Giorgia Meloni ha fatto un passo indietro. Sul referendum ha concesso ai suoi libertà di coscienza. Ma il capo di Fratelli d’Italia non ha fatto altro che fotografare la realtà e rendersi conto del fatto che, nonostante il suo tenace posizionamento a favore del sì, base e quadri dirigenti del suo partito non erano per nulla d’accordo e, anzi, si spendevano e continuano a farlo in queste ore per bocciare la riforma del Parlamento.

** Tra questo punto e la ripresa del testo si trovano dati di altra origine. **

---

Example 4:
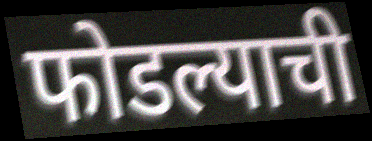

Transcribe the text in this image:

फोडल्याची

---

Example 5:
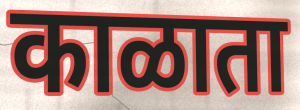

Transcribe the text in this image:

काळाता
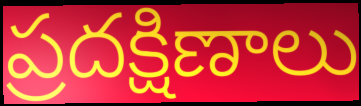
ప్రదక్షిణాలు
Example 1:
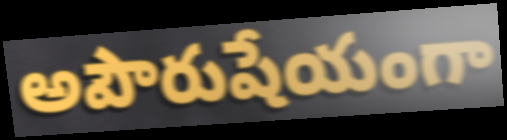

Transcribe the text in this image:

అపౌరుషేయంగా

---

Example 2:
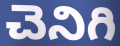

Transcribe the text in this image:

చెనిగి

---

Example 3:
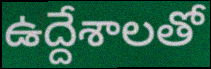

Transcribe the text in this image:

ఉద్దేశాలతో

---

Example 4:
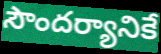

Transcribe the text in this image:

సౌందర్యానికే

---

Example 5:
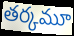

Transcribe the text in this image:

తర్కమూ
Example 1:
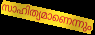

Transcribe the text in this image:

സാഹിത്യമാണെന്നും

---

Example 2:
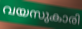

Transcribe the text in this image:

വയസുകാരി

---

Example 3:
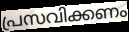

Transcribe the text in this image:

പ്രസവിക്കണം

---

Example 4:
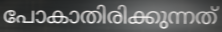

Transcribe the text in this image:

പോകാതിരിക്കുന്നത്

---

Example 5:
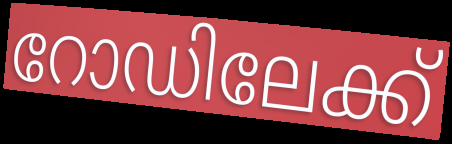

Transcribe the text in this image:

റോഡിലേക്ക്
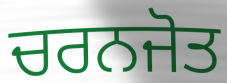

Sono almeno un paio le ragioni che hanno indotto la destra di base a eludere le indicazioni dei vertici. La prima è squisitamente di tattica politica: vincesse il Sì, il premier Conte interpreterebbe il responso del referendum come una fiducia concessa al suo esecutivo bis nel suo punto di parabola più basso. Gli restituirebbe forza e darebbe ossigeno a un governo che, altrimenti, pare ormai sfibrato al suo interno.

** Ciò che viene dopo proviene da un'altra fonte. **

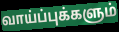
வாய்ப்புக்களும்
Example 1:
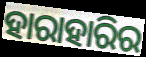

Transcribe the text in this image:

ହାରାହାରିର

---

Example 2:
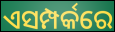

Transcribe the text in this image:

ଏସମ୍ପର୍କରେ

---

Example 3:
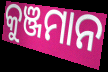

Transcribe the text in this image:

କୁଞ୍ଜମାନ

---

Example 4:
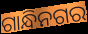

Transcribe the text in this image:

ଗାନ୍ଧିନଗର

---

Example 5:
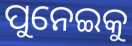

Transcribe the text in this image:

ପୁନେଇକୁ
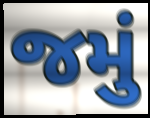
જમું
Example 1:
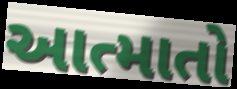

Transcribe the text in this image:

આત્માતો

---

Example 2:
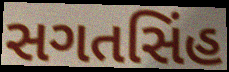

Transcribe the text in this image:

સગતસિંહ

La seconda è di più ampio respiro: pur accettando il luogo comune secondo cui i parlamentari sono troppi, non è con le cesoie ma con una riforma che si cambia la rappresentanza politica. Questa riforma, infatti, rischierebbe di tagliare i posti in Parlamento nelle aree delle periferie, dei territori. Già sottoposti al dramma dei “collegi blindati” che hanno donato seggi a gente che manco ha ringraziato gli elettori che li hanno spediti in Parlamento, i cittadini della provincia rischierebbero di trovarsi senza la minima rappresentanza.
E, al di là delle questioni costituzionali (che andrebbero assolutamente affrontate da un partito, qualunque esso sia, che si candida a governare il Paese), se il consenso di Fdi è concentrato più nelle periferie, specialmente quelle meridionali, che nelle metropoli, è naturale che si venga a creare uno iato tra base e dirigenti. Ben più drammatico di quello che la Meloni ha voluto evitare cavalcando la vecchissima battaglia tardo-missina del taglio ai costi della politica che, intanto, s’è intestata il M5s.

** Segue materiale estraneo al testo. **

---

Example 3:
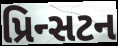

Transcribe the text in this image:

પ્રિન્સટન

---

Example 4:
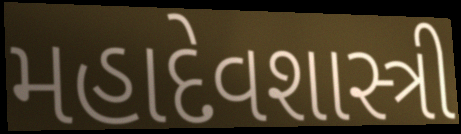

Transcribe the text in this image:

મહાદેવશાસ્ત્રી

Forse era dai tempi tumultuosi del referendum sul divorzio che la destra non viveva una così vivida contrapposizione tra base e vertici. La Meloni se n’è accorta in tempo. Ma non può bastare.
È il momento adesso, da Roma, che si riprendano in mano i manuali e i codici e si pensi a una riforma strutturale seria della forma governo, su cui imperniare il programma politico prossimo venturo.